§ INSTRUCTION: Where a line below holds the string "Runs", that line goes into the answer.

[Detected change data]
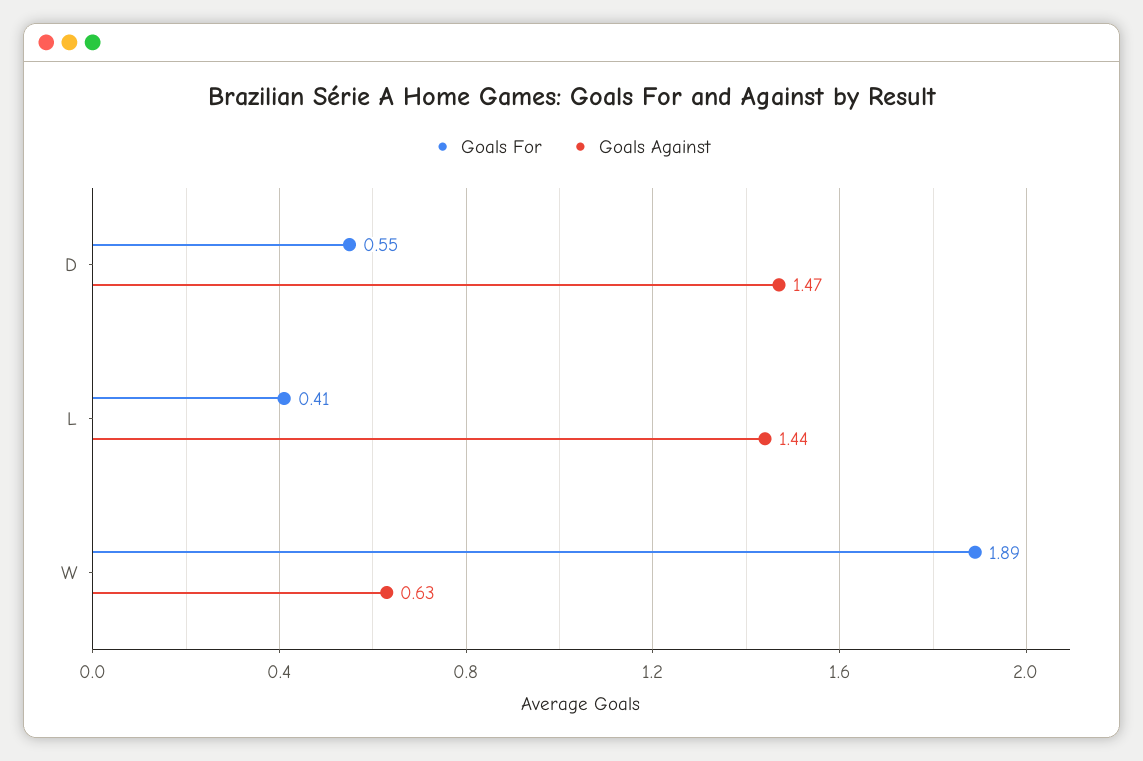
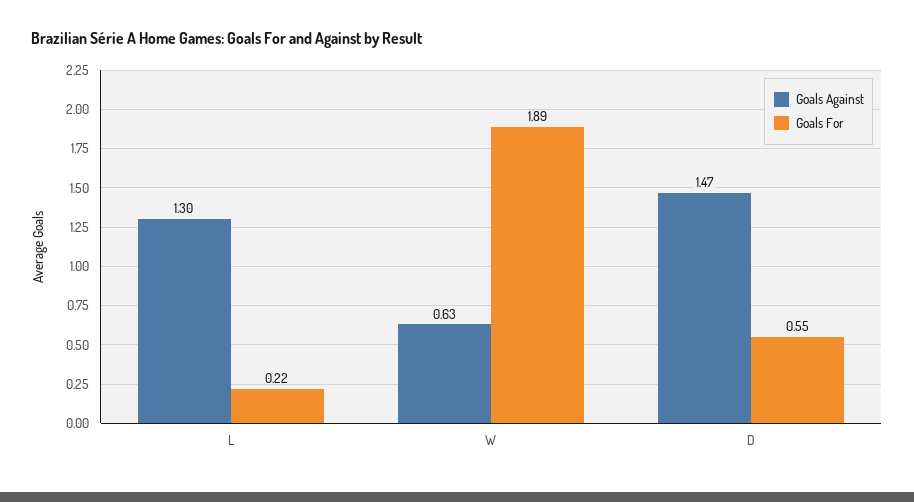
Goals For, L: 0.41 -> 0.22
Goals Against, L: 1.44 -> 1.3

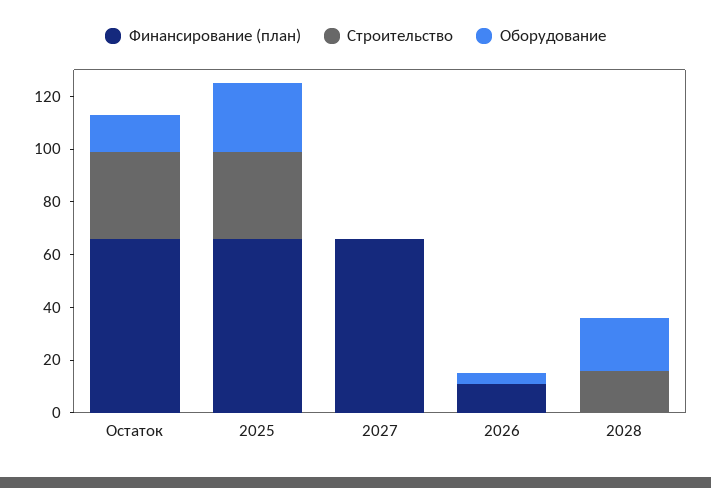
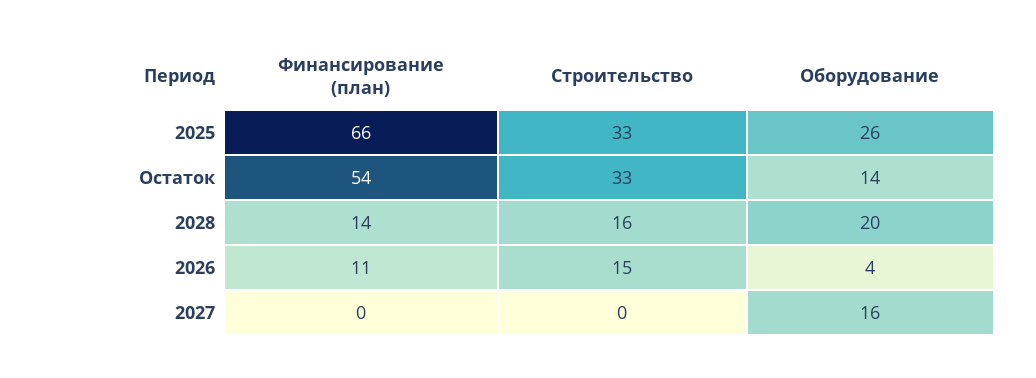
Финансирование (план), Остаток: 65 -> 54
Финансирование (план), 2027: 65 -> 0
Оборудование, 2027: 0 -> 16
Строительство, 2026: 0 -> 15
Финансирование (план), 2028: 0 -> 14

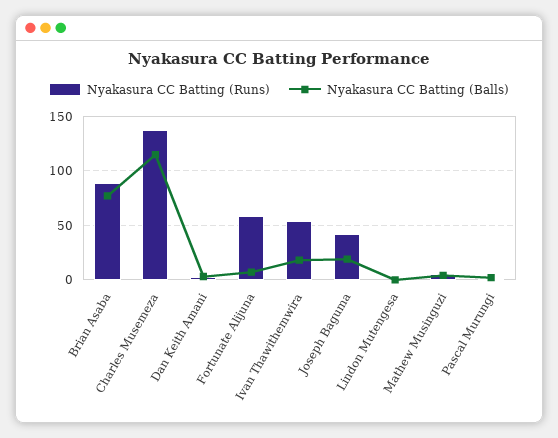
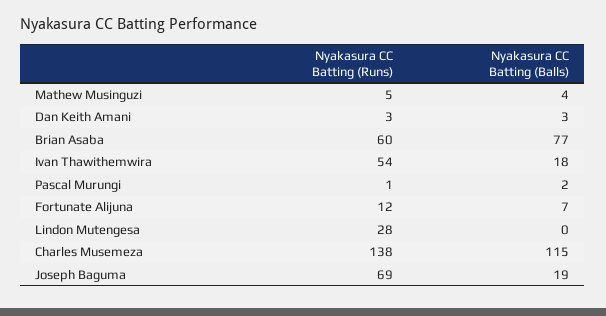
Nyakasura CC Batting (Runs), Brian Asaba: 90 -> 60
Nyakasura CC Batting (Runs), Fortunate Alijuna: 60 -> 12
Nyakasura CC Batting (Runs), Joseph Baguma: 40 -> 69
Nyakasura CC Batting (Runs), Lindon Mutengesa: 0 -> 28

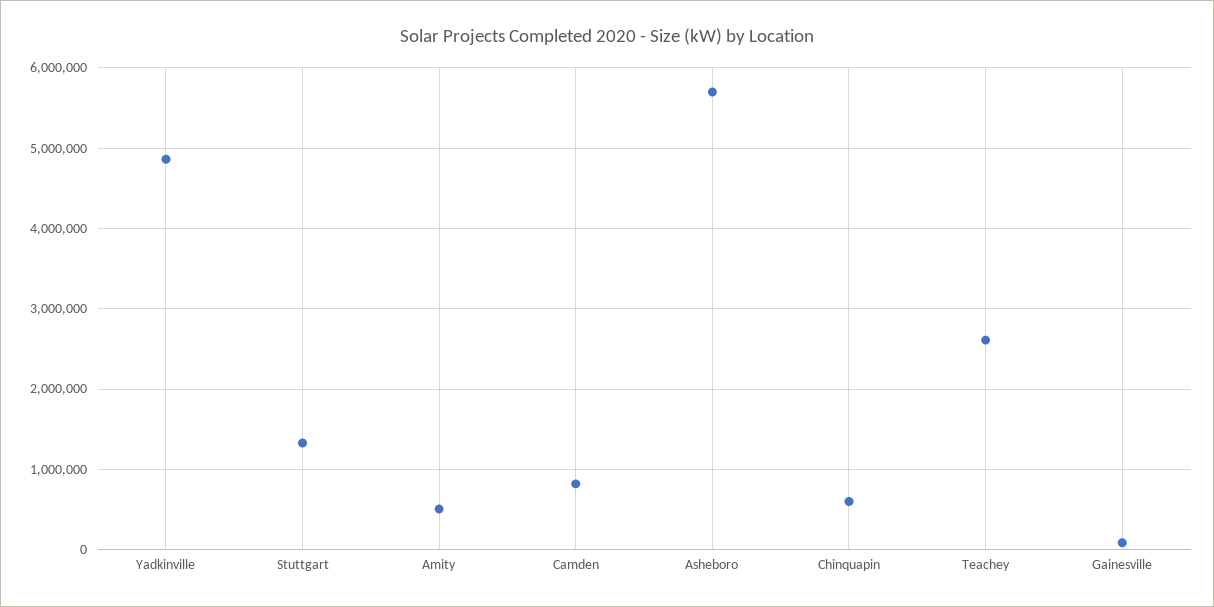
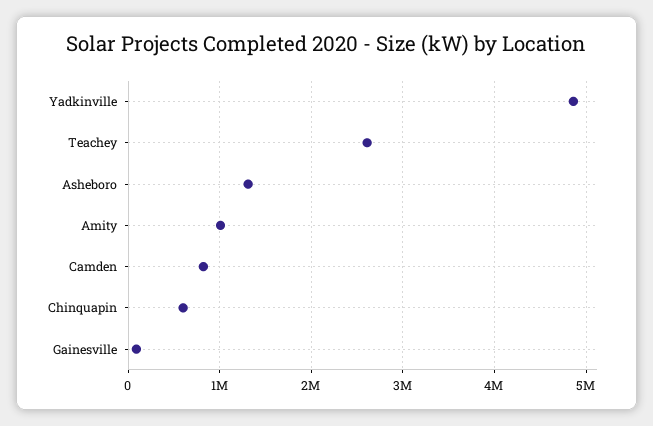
Stuttgart: 1300000 -> none
Amity: 500000 -> 1000000
Asheboro: 5700000 -> 1300000

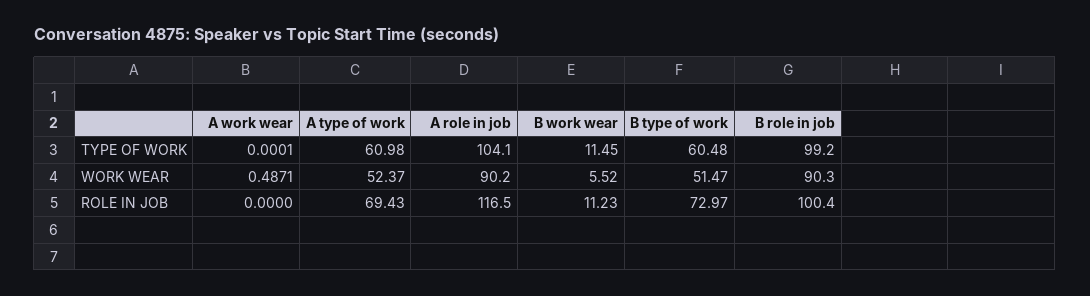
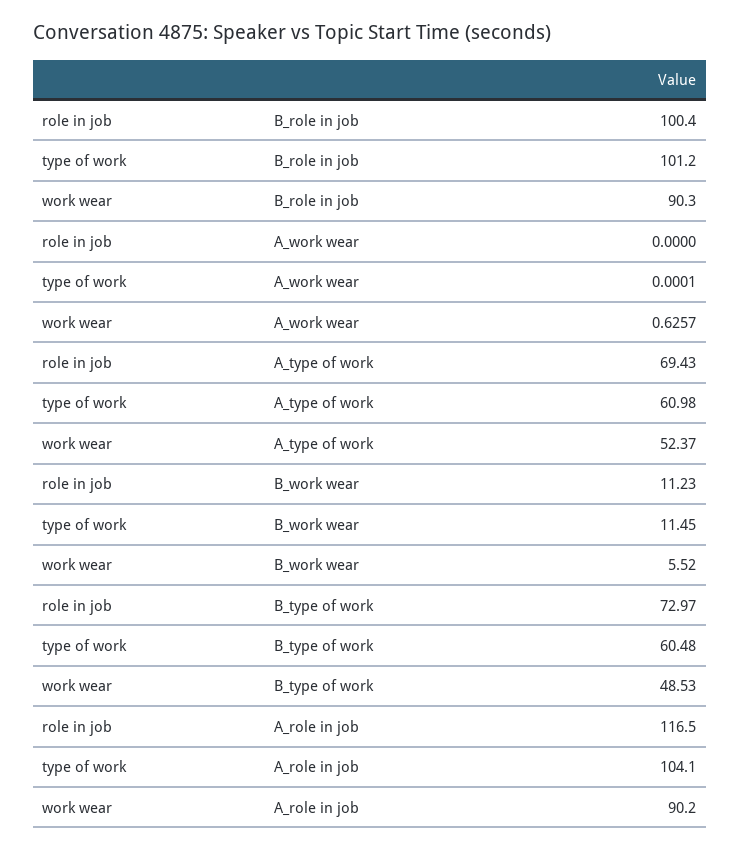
B role in job, TYPE OF WORK: 99.2 -> 101.2
A work wear, WORK WEAR: 0.4871 -> 0.6257
B type of work, WORK WEAR: 51.47 -> 48.53

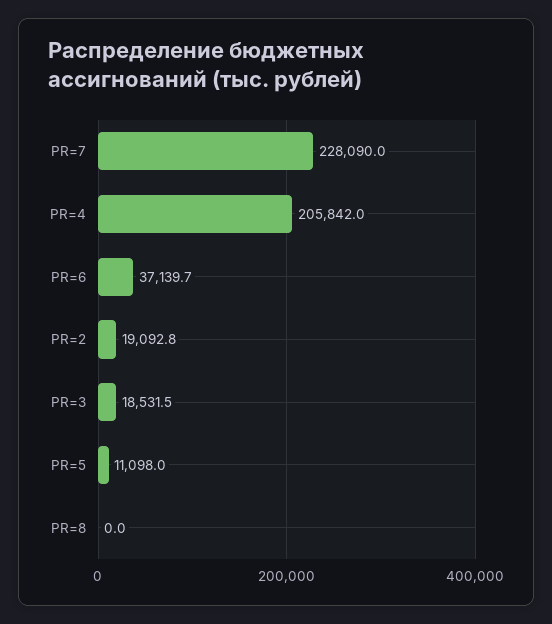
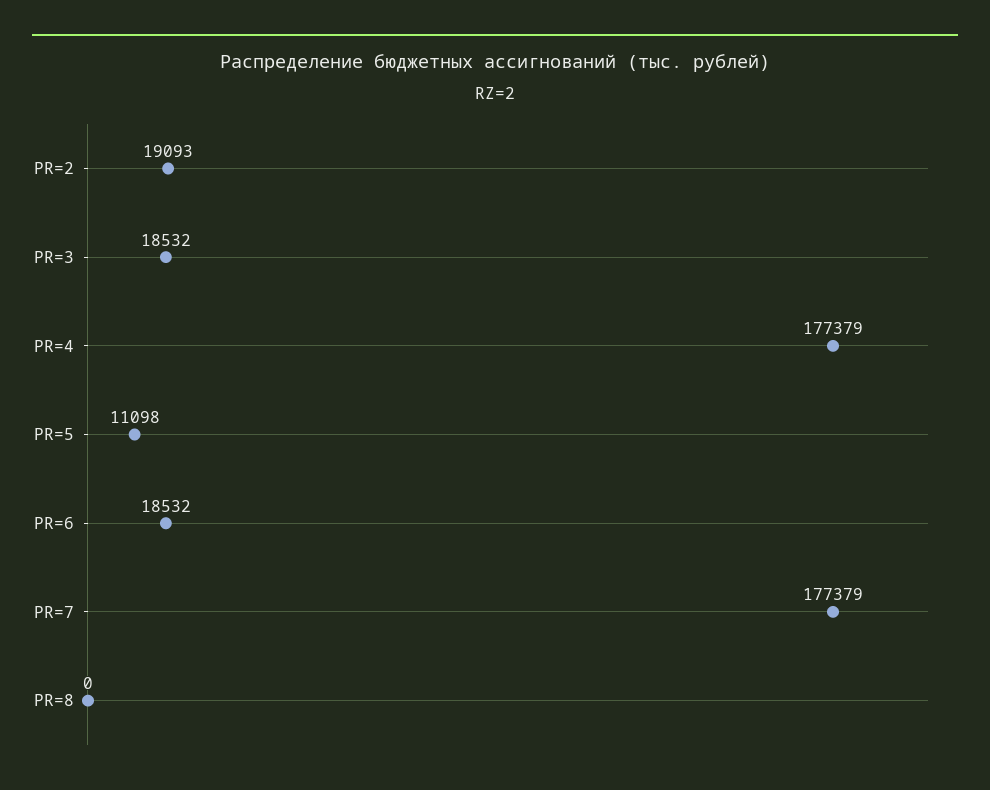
PR=7: 228090 -> 177379
PR=4: 205842 -> 177379
PR=6: 37139.7 -> 18532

§ EXERCISE RESPONSE:
Nyakasura CC Batting (Runs), Brian Asaba: 90 -> 60
Nyakasura CC Batting (Runs), Fortunate Alijuna: 60 -> 12
Nyakasura CC Batting (Runs), Joseph Baguma: 40 -> 69
Nyakasura CC Batting (Runs), Lindon Mutengesa: 0 -> 28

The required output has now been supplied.